My advice, as someone who is similar to how you describe your son - is:
1, try lots of new things. For people who find it hard to make friends, it can often take meeting a lot of people for friendship to click.
The truth is that often quieter/shy people need to find a confident person to latch on to. It sounds like your son had that - but it didn't work. My own experience that of my quiet friends, is that as teenagers, you often see a pairing of quit kids with louder and confident kids. When it works well, it is mutually beneficial. The quiet kid, needs the confident kid to actually be the proactive one, initiating the friendship, making plans, affirming the relationship etc.
But often the confident kid gets a lot of it too, especially the reliability and stability that the quiet child provides.

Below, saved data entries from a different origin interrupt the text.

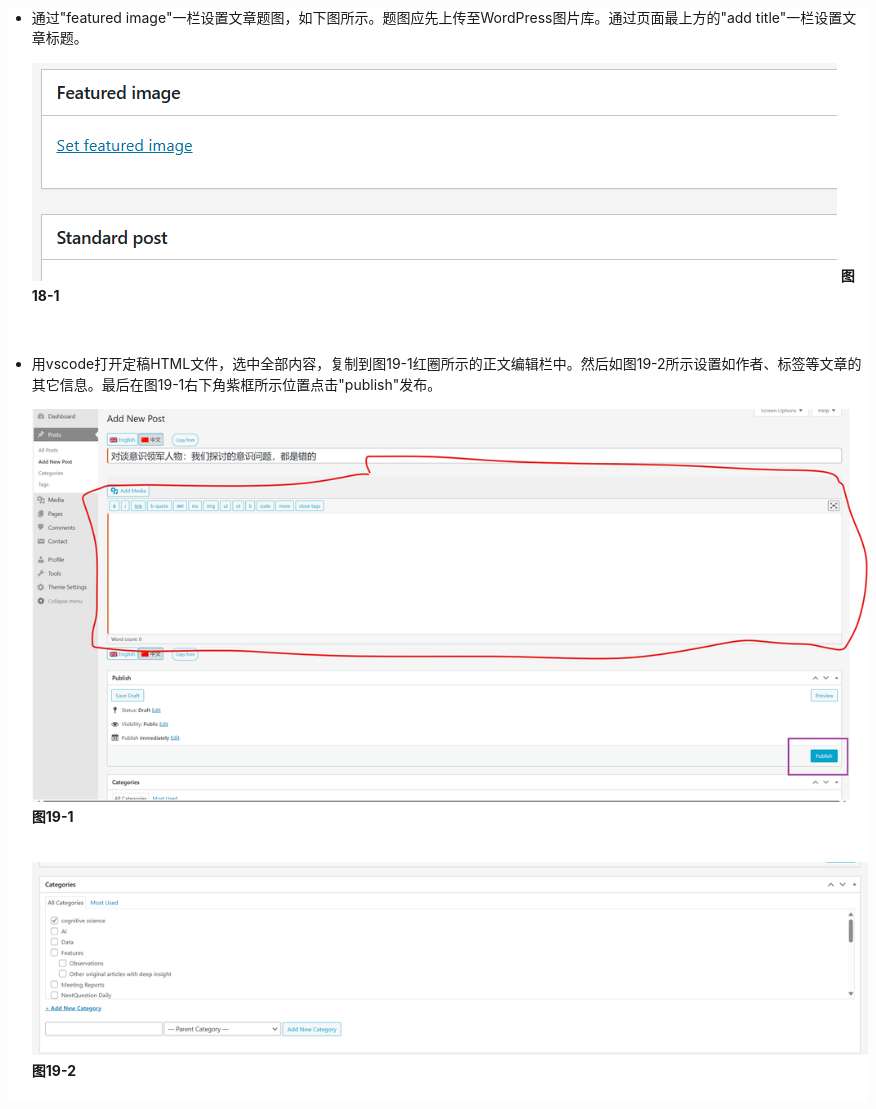 - 通过"featured image"一栏设置文章题图，如下图所示。题图应先上传至WordPress图片库。通过页面最上方的"add title"一栏设置文章标题。

    ![](doc/media/image31.png "图18-1")
    **图18-1**  
<br>

- 用vscode打开定稿HTML文件，选中全部内容，复制到图19-1红圈所示的正文编辑栏中。然后如图19-2所示设置如作者、标签等文章的其它信息。最后在图19-1右下角紫框所示位置点击"publish"发布。

    ![](doc/media/image34.png "图19-1")
    **图19-1**  
    <br>

    ![](doc/media/image35.png "图19-2")
    **图19-2**  
    <br>
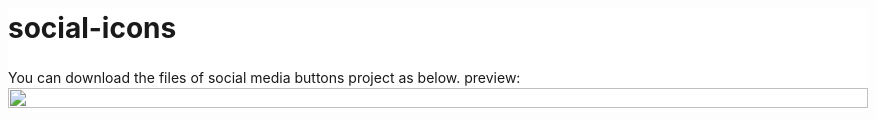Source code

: # social-icons
You can download the files of social media buttons project as below.
preview:
<img style="height: 100%; width: 100%;" src="https://blogger.googleusercontent.com/img/b/R29vZ2xl/AVvXsEhTBAhlJjozavxp1NpwJBPcpCStidyKqPwrDaU1E3Qpts_9NpqDtJTivRk-0NVn0fLwfwqgGzOHU4tKv2WJQi1zIHPd9AxN1773gqAkcuOSwKD9h5ApE1PGWKw-4DOWkZWOHBlH-It1Bvnmajkv0FpmxE894XHaOWWTCxGI43k4z4xxx5NTp_I3npNg/s1280/Screenshot_2022-07-05-13-17-03-1.png"/>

Point is, as a quiet person to find that person who clicks with you, you need to meet a lot of people. Social and confident people can walk into any group and probably make friends. Shy and quiet and socially awkward people can't do that. So even though it is hard, what they actually need is a variety of different environments, to give them the opportunity of finding one person or group that clicks.
If it were me, I would encourage new groups, specifically focused on structured activities (easier for socially awkward people), and related to his existing interests.
DofE? Ten Tours? both contain structured Hiking, one is military linked..
Scouts/outdoor groups, similar to cadets?
Volunteer groups that do activities to help the community?
Wood working, making/building groups = the home for generations of social awkward guys
Bird watching? Photography groups? Model building.. model boats? Warhammer? All good hobbies for boys who don't like crazy social environments.
Have you tried a boardgame group? Amazing for people who have a hard time socially, because after you get pass the fear of joining the group, all of the social interaction happens around structured games. Way easier.